Metro

Rivers Police Command Insists Bail Is Free, Amid Startling Revelations

Commissioner of Police in Rivers State, Joseph Mukan, has stated that bail is free. He said this during a live radio programme monitored in Port Harcourt.

CP Mukan said any station or officer that asks for bail from citizens or detainees is corrupt.

He directed victims to report such action to the police headquarters for appropriate sanction.

Corroborating the CP’s declaration, Onyekadi Umah, Esq, in his post Daily Law Tips said that, ‘bail is free and constitutional in Nigeria.”

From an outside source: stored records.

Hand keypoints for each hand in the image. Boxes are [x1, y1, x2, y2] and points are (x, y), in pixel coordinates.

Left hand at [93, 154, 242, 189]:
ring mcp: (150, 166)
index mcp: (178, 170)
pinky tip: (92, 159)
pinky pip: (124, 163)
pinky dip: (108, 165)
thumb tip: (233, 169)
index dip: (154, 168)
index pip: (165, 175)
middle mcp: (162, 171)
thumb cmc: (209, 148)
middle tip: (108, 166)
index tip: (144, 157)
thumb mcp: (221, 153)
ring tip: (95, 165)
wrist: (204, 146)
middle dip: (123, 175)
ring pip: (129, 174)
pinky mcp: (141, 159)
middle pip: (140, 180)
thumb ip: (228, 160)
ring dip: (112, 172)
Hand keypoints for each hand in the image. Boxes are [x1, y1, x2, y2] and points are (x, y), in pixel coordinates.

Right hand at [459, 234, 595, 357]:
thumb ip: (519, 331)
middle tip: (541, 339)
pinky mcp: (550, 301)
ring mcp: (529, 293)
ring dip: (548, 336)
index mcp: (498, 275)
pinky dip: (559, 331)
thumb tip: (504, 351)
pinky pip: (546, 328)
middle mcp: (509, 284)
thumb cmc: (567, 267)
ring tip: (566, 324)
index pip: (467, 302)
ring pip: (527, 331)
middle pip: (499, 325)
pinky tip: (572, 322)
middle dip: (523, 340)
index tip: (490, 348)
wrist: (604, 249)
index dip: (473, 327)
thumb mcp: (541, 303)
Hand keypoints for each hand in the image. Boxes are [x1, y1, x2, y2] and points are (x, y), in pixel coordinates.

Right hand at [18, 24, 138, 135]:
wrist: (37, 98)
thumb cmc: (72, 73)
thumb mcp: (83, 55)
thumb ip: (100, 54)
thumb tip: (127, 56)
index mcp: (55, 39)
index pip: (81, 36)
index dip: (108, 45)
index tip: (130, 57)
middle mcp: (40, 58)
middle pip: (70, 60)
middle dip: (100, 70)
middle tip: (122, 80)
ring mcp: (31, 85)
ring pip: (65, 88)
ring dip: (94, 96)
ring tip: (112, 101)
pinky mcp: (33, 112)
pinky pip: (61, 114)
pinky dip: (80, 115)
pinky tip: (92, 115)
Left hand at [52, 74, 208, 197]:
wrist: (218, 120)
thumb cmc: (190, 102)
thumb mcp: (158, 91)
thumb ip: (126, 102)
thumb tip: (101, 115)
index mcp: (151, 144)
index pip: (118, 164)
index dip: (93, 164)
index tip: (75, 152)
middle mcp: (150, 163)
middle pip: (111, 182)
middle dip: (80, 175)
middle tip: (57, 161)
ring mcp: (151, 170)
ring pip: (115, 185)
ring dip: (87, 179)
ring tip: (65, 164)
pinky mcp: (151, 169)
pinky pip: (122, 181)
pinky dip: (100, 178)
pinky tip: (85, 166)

Quoting relevant sections of the constitution – section 35 of the constitution of the Federal Republic of Nigeria and section 27 of the Police Act, sections 17 and 118 of the criminal procedure act, as well as sections 129, 340 and 341 of the criminal procedure code, Umah said that bail remains free in any security agency and any courts of law across the country.

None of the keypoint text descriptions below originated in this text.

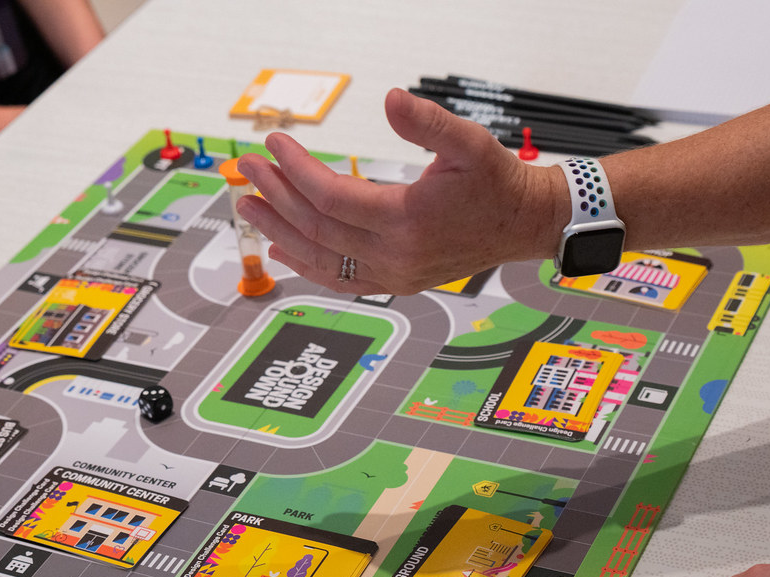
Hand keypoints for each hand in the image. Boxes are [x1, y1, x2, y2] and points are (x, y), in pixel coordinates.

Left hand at [235, 88, 565, 294]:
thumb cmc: (495, 183)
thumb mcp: (469, 143)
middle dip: (277, 197)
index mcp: (407, 221)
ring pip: (321, 257)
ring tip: (250, 208)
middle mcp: (396, 256)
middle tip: (248, 172)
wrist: (521, 223)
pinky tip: (283, 251)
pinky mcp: (395, 283)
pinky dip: (308, 267)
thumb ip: (427, 122)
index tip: (275, 145)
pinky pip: (341, 280)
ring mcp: (394, 275)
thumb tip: (391, 100)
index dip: (296, 170)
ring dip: (280, 232)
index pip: (331, 197)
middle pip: (317, 228)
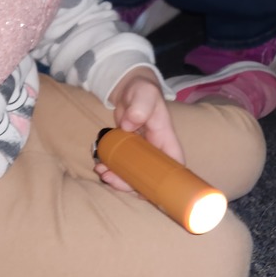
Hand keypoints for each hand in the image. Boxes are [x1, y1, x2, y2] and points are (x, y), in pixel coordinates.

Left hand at [97, 67, 183, 191]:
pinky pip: (123, 166)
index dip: (169, 181)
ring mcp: (141, 152)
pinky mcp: (128, 151)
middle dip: (132, 184)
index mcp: (165, 138)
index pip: (175, 164)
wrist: (129, 88)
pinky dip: (112, 169)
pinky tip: (100, 164)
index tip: (150, 189)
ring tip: (102, 171)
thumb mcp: (144, 93)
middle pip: (152, 176)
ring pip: (136, 175)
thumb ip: (140, 106)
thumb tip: (130, 124)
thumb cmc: (142, 90)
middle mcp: (156, 149)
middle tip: (111, 178)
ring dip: (119, 179)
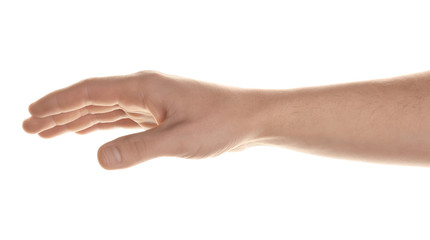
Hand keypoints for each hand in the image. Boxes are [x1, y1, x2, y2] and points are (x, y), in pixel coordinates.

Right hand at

He noted that by the relevant section of the law, police can grant bail to a suspect, just as a court can grant bail to an accused person (defendant) or convicted person.

He further educated the public that, “bail required no fee, gift, processing fee, management fee, surety fee, appreciation fee, file fee or payment whatsoever,” he added that the surety is not supposed to pay money for bail but has a duty to sign a bail bond.

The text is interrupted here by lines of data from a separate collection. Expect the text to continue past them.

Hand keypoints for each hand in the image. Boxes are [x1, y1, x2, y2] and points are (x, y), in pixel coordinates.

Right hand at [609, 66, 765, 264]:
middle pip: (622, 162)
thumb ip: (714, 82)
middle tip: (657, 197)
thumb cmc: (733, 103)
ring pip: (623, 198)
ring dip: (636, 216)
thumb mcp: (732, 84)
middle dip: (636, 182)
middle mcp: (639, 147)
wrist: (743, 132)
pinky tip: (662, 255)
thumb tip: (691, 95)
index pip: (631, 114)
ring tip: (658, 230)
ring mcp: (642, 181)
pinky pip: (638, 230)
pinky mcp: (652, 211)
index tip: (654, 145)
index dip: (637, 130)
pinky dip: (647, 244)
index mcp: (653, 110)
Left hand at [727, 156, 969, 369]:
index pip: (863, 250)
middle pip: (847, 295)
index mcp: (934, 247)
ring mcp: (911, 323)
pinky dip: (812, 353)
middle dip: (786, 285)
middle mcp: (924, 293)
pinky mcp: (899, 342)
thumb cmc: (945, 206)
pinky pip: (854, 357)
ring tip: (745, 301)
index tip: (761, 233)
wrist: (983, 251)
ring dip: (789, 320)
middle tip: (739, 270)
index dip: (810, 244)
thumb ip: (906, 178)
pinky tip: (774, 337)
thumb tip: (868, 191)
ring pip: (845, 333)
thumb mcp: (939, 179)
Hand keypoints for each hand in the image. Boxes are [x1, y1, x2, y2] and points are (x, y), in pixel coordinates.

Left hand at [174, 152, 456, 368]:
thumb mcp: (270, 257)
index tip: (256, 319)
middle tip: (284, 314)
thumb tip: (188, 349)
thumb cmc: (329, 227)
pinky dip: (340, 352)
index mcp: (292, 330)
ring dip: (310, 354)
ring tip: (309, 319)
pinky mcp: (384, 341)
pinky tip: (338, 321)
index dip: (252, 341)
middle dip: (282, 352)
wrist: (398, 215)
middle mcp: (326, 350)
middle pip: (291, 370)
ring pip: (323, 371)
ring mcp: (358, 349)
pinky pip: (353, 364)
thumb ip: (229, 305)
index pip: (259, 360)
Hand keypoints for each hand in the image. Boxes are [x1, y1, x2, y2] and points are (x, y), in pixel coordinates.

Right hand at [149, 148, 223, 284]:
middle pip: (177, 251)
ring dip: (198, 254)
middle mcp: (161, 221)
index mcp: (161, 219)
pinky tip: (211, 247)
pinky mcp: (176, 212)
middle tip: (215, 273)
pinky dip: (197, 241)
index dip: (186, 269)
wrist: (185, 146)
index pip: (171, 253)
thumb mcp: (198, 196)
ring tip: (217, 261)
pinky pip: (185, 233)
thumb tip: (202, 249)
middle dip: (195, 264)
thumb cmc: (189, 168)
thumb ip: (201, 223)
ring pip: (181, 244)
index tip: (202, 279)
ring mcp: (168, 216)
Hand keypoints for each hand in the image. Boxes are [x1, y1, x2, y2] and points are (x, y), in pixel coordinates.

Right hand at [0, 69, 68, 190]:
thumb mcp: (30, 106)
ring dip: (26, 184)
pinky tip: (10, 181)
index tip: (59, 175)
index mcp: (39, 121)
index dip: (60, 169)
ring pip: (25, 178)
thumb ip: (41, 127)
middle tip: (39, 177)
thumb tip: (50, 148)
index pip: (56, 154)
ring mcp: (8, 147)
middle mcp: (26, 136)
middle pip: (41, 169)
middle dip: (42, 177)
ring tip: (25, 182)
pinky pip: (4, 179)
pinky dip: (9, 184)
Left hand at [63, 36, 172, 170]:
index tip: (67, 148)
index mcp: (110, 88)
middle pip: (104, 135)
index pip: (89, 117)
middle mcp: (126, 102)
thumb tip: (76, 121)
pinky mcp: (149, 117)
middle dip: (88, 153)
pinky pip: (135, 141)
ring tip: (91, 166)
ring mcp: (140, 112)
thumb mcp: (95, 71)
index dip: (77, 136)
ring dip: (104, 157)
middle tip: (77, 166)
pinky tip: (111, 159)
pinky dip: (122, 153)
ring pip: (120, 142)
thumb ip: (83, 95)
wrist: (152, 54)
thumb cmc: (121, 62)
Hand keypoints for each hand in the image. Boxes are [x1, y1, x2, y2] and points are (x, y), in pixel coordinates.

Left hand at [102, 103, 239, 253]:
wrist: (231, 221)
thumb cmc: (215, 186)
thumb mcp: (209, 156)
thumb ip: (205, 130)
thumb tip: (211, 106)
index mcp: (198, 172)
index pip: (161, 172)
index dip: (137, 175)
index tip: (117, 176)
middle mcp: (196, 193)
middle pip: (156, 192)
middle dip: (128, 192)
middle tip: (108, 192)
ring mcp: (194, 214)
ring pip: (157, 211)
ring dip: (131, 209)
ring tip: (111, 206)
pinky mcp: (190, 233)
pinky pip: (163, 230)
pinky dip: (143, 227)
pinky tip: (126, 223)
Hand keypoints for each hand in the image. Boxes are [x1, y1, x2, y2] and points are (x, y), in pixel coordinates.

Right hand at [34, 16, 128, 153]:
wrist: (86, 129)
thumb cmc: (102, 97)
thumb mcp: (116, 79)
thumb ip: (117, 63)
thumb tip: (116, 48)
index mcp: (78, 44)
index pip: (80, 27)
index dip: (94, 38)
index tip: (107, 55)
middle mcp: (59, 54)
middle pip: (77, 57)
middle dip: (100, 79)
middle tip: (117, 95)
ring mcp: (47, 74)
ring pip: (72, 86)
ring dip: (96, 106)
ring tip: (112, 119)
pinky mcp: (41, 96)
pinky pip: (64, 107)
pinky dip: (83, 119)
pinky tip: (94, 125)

But the statement that bail is free has continued to generate more controversies than it can address both in the past and present, when viewed against celebrated cases. A case in point is that of an investigative journalist, Fisayo Soyombo who spent two weeks in detention – five days in a police cell and eight days as an inmate in Ikoyi Prison in Lagos, in his covert moves to track corruption in Nigeria’s criminal justice system, from the point of his arrest and that of release from prison.

It could be recalled that Soyombo adopted the Pseudonym Ojo Olajumoke where he feigned an offence for which he was arrested, detained, arraigned in court and finally remanded in prison.

Through his experience, he came away with the fact that police in Nigeria have a history of unlawful arrests and extrajudicial killings, in addition to corrupt practices among some of its officers.

Fisayo Soyombo’s (aka Ojo Olagumoke) supposed offence was that someone had sold him a car worth N2.8million in November, 2018. He pretended to have paid N300,000 cash and began to avoid the supposed car owner, leading to his apprehension on Monday July 8. His experiences gave him a first hand information about police handling of criminal and other civil cases, thereby exposing instances of corruption in the system.

This is not the first time, according to our investigation,  the police would be singing the bail-is-free slogan to the public. In 2015 and 2017, the police embarked on a nationwide campaign to state that bail is free, but experiences like that of Fisayo Soyombo and others have shown that the police authorities will require to do more than mere declaration.